-- Records shown follows --

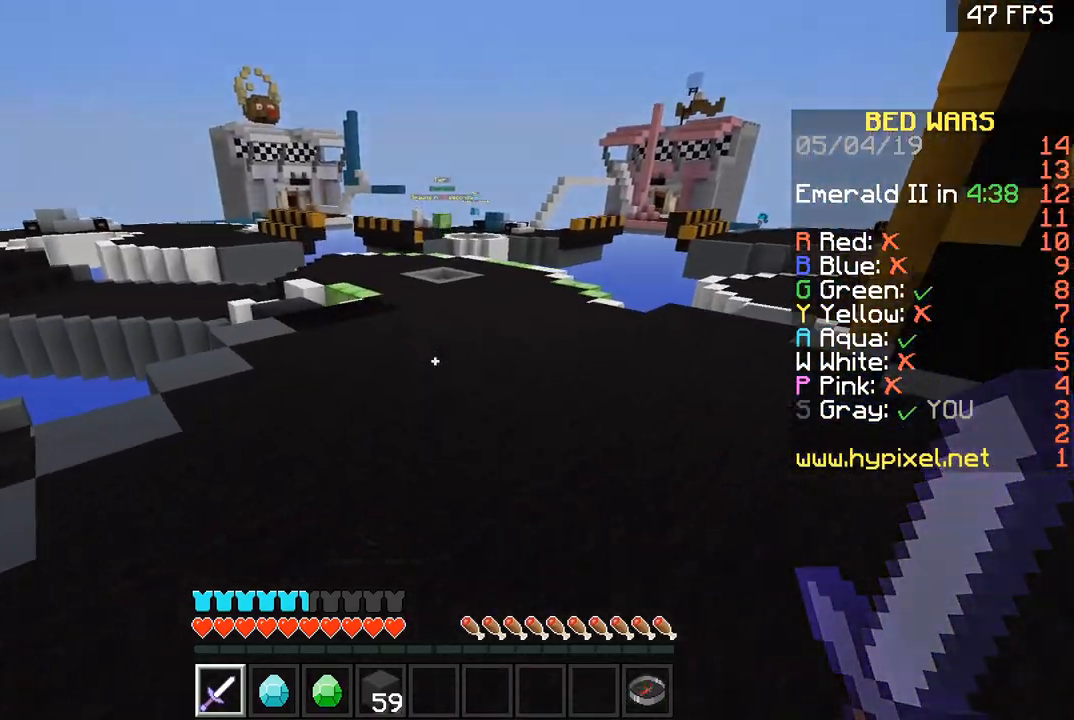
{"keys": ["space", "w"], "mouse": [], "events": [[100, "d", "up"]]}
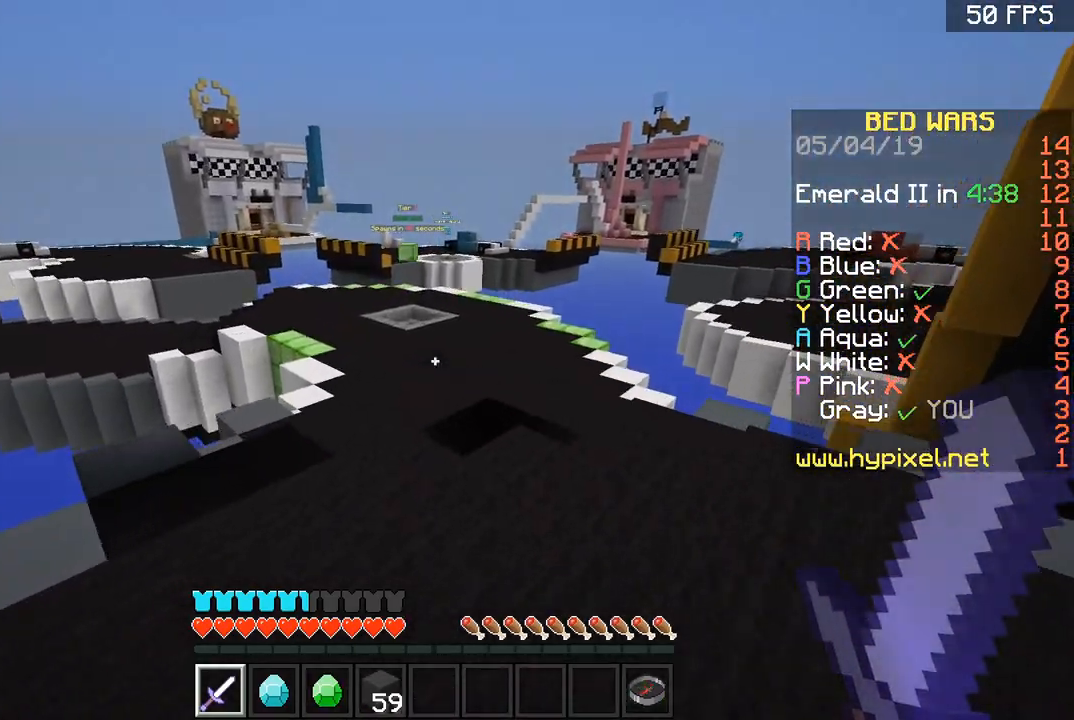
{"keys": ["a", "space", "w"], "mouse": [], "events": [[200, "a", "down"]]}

-- Records shown concluded --
-- Records shown follows --

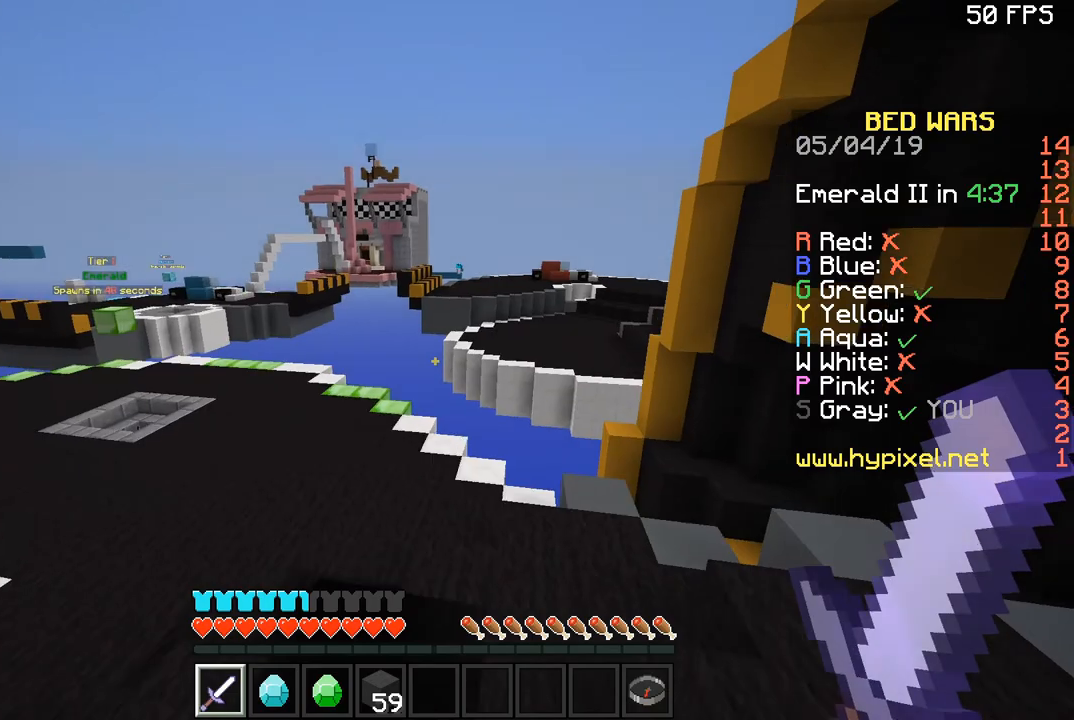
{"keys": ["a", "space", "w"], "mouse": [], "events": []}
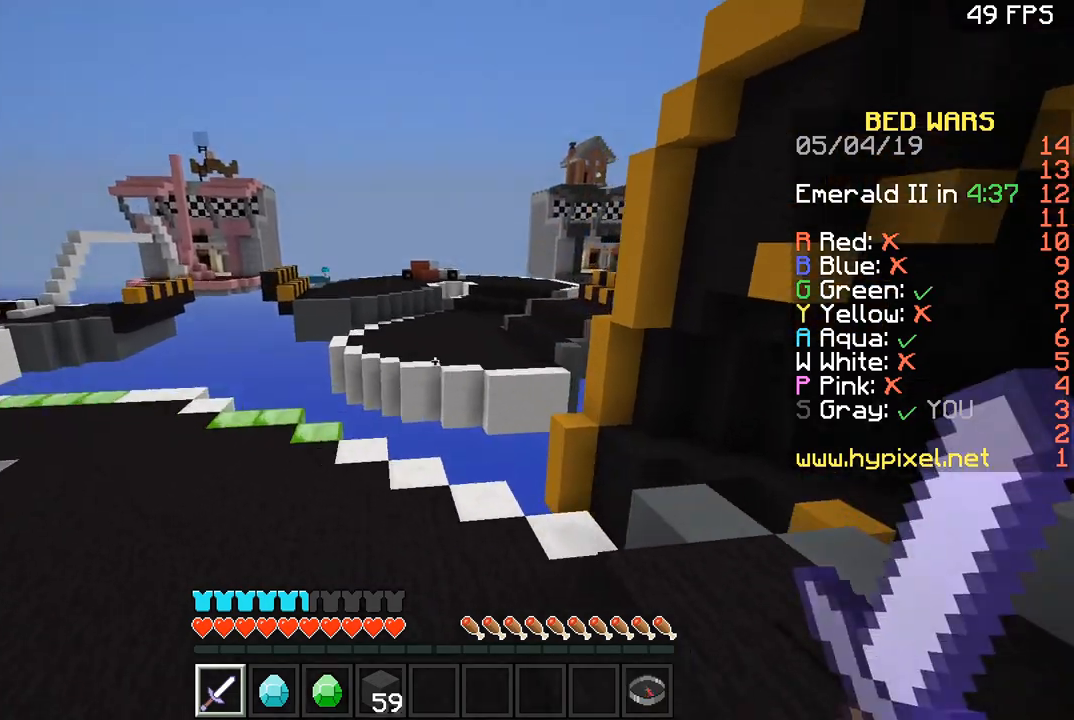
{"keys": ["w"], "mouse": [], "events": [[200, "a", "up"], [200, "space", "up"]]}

-- Records shown concluded --
-- Records shown follows --

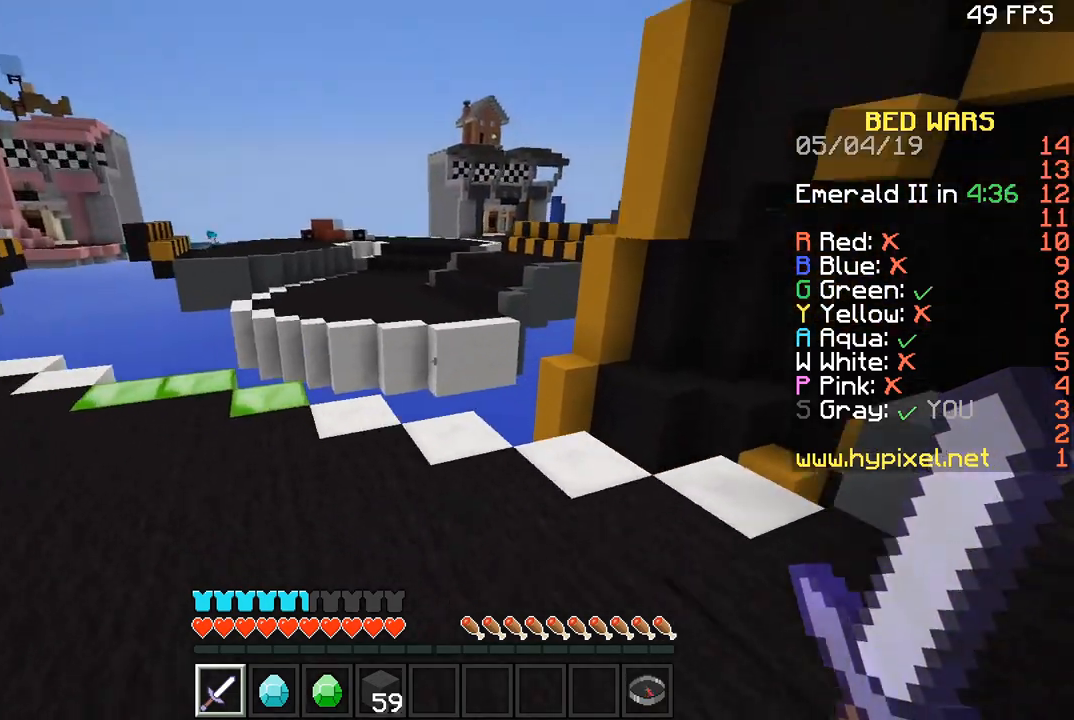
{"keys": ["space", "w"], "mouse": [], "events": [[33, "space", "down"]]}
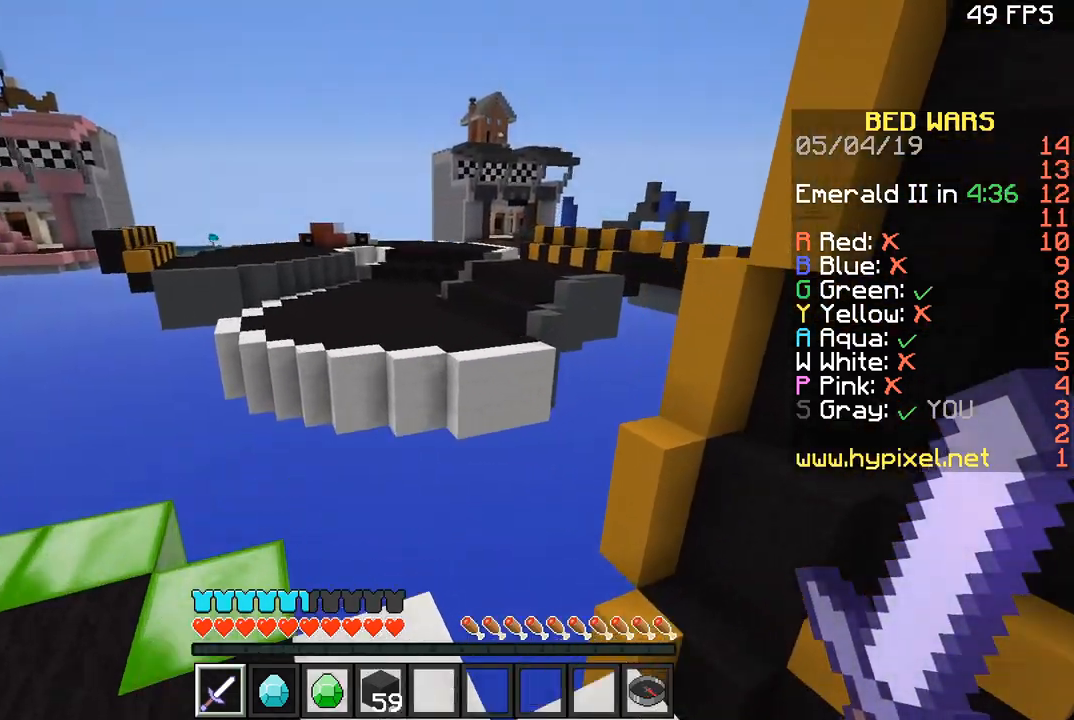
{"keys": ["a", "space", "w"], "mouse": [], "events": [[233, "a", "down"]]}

-- Records shown concluded --

__Work to be completed__: For each line of the entries that contains the word "down", make a copy.

__Answer below__:
{"keys": ["a", "space", "w"], "mouse": [], "events": [[200, "a", "down"]]}
{"keys": ["space", "w"], "mouse": [], "events": [[33, "space", "down"]]}
{"keys": ["a", "space", "w"], "mouse": [], "events": [[233, "a", "down"]]}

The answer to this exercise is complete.